En sonunda sinemaya geldik. Tabii film çoktan başlamıştı. Ben tam içeriye dalıyordum ki, bizim hatun:
-Dünyada olmaz. Çıldırdın mı sen? Bu karanlıkta kim bizi farkedecek? Antrakta girelim diye tutturmaya başladı.
-Yapma, eyleme. Olur mu hiç? desem de mümkûnatı yok. Bizim kız Nuh diyor, peygamber demiyor. Baktım olacak gibi değil. Beklemeye karar verdim. Neyse filmin ilk yarısı bittikten sonra Dilber önde ben arkada tıngır mıngır içeriye girdik. Tabii bütün kafalar bizim hatunun üzerine çevrildi. Bunu farkeden Dilber'in bir yürümesi vardı ki, görülmeye değer doğrusu. Kırk yıllık mankenler podyumda bu kadar rahat bu kadar güzel yürüyemezler.

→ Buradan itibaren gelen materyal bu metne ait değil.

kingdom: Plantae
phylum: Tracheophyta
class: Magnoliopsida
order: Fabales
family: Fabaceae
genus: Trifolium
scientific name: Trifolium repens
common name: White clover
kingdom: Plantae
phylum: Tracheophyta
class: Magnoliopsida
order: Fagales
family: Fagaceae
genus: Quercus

Hele ara sıra yaptığı ani dönüşlerle de olaya daha bir renk kattıktan sonra yerine yerleşti.
Film başlar başlamaz bizimki de dırlanmaya başladı.
-İlerideki genci gördün mü?
-Nasıl da bakıyor?
-Ne saygısız şey. Keşke gelmeseydik.
-Kalksak mı?
Dikkatimi toparlayıp, filmi seyretmemin imkânı yok. En sonunda da baktım olacak gibi değil.
-Yeter be şekerim. Koskoca sinemada tek kız sen misin? Niye hep sana bakıyorlar? dedim.
Bunun üzerine bizimki makineli tüfek gibi: Vay efendim sen beni kıskanıyorsun, zaten tahmin etmiştim. Ummadığın taş baş yarar dememişler, diye atışa başladı. Yaptığım hatanın büyüklüğünü anlayan bendeniz lafı evirip, çevirip':
-Yok şekerim, aslında öyle demek istememiştim. Çok güzel olduğundan istemesen de dikkati çekiyorsun. Sen yanlış anladın, dedim. Fakat bu sefer de;
-Ah canım. Üzülmene ne gerek var? Güzel olmadığını ben de biliyorum. Bu sende sakın kompleks falan yapmasın. Güzellik Allah vergisidir. Her kula nasip olmaz. Önemli olan ruh güzelliğidir, gibilerinden uzun bir müddet konuşup, durdu.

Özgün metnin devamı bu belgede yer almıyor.